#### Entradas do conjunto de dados
╭──

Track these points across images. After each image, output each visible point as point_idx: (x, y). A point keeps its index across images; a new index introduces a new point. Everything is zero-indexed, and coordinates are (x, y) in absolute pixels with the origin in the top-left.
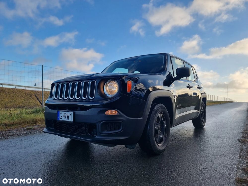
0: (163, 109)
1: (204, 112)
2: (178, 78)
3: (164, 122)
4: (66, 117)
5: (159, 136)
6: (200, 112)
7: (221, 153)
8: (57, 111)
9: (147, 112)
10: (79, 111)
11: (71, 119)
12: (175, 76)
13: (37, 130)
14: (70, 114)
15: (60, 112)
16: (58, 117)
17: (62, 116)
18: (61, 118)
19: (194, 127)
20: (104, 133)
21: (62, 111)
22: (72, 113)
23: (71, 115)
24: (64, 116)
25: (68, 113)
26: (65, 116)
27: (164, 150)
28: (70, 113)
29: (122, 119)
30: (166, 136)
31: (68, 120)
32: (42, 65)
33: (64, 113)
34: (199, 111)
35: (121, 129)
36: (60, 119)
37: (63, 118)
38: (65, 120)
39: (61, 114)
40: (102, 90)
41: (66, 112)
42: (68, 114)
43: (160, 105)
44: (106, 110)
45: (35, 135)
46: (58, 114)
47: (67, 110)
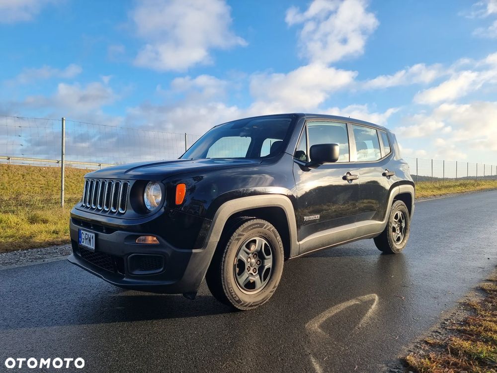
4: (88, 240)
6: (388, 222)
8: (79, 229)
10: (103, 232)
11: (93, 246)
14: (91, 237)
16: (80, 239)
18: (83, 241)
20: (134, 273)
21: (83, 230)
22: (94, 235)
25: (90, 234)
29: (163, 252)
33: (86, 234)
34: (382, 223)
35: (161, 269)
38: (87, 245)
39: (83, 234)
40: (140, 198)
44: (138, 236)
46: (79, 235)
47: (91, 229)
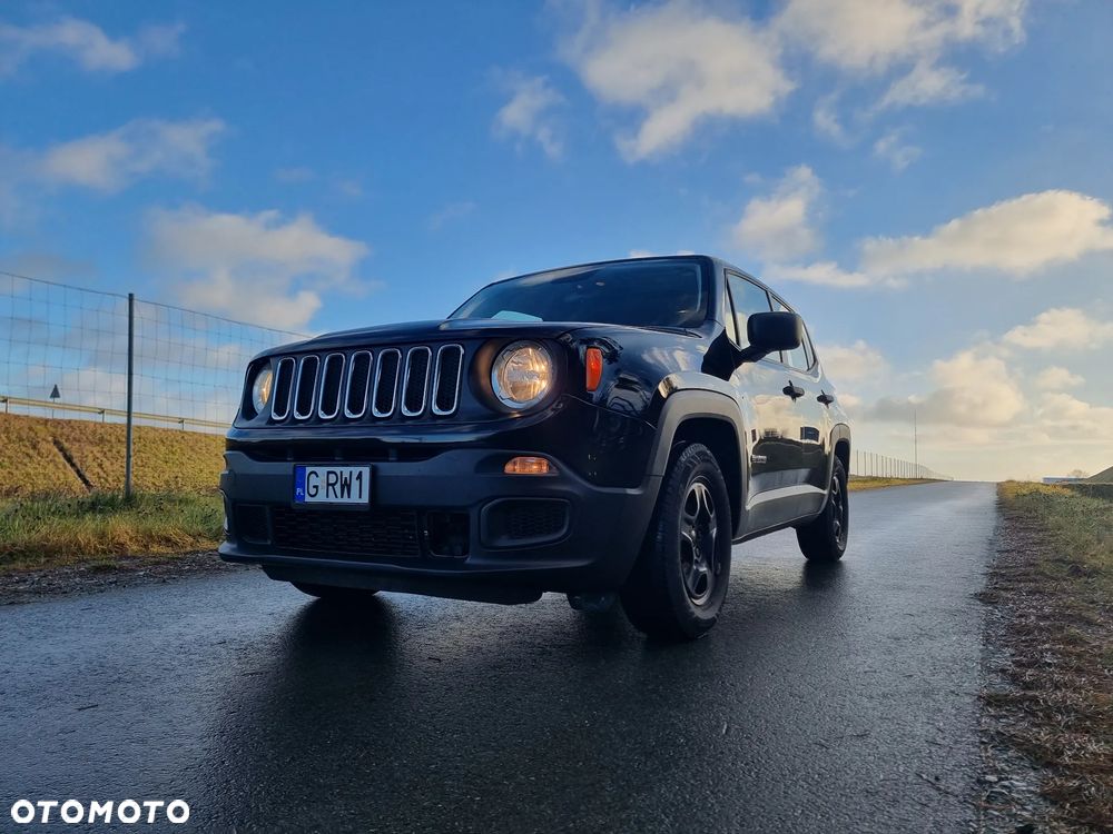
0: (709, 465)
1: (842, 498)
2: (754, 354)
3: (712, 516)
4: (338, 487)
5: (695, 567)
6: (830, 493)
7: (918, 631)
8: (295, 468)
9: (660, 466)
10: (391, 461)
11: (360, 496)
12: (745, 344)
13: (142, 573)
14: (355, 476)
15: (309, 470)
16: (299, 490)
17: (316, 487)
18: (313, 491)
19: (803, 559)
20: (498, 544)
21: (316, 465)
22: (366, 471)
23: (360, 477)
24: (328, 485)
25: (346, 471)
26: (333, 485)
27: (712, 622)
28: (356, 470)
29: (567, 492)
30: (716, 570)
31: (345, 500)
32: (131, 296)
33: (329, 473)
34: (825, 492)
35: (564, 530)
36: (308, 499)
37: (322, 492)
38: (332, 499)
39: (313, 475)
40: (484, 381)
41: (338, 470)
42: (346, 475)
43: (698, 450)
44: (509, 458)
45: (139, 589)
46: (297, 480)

╰──

#### TAREFA
Liste todas as linhas dos registros que contêm a palavra "Everything".

#### SUA SOLUÇÃO
Track these points across images. After each image, output each visible point as point_idx: (x, y). A point keeps its index across images; a new index introduces a new point. Everything is zero-indexed, and coordinates are (x, y) in absolute pixels with the origin in the top-left.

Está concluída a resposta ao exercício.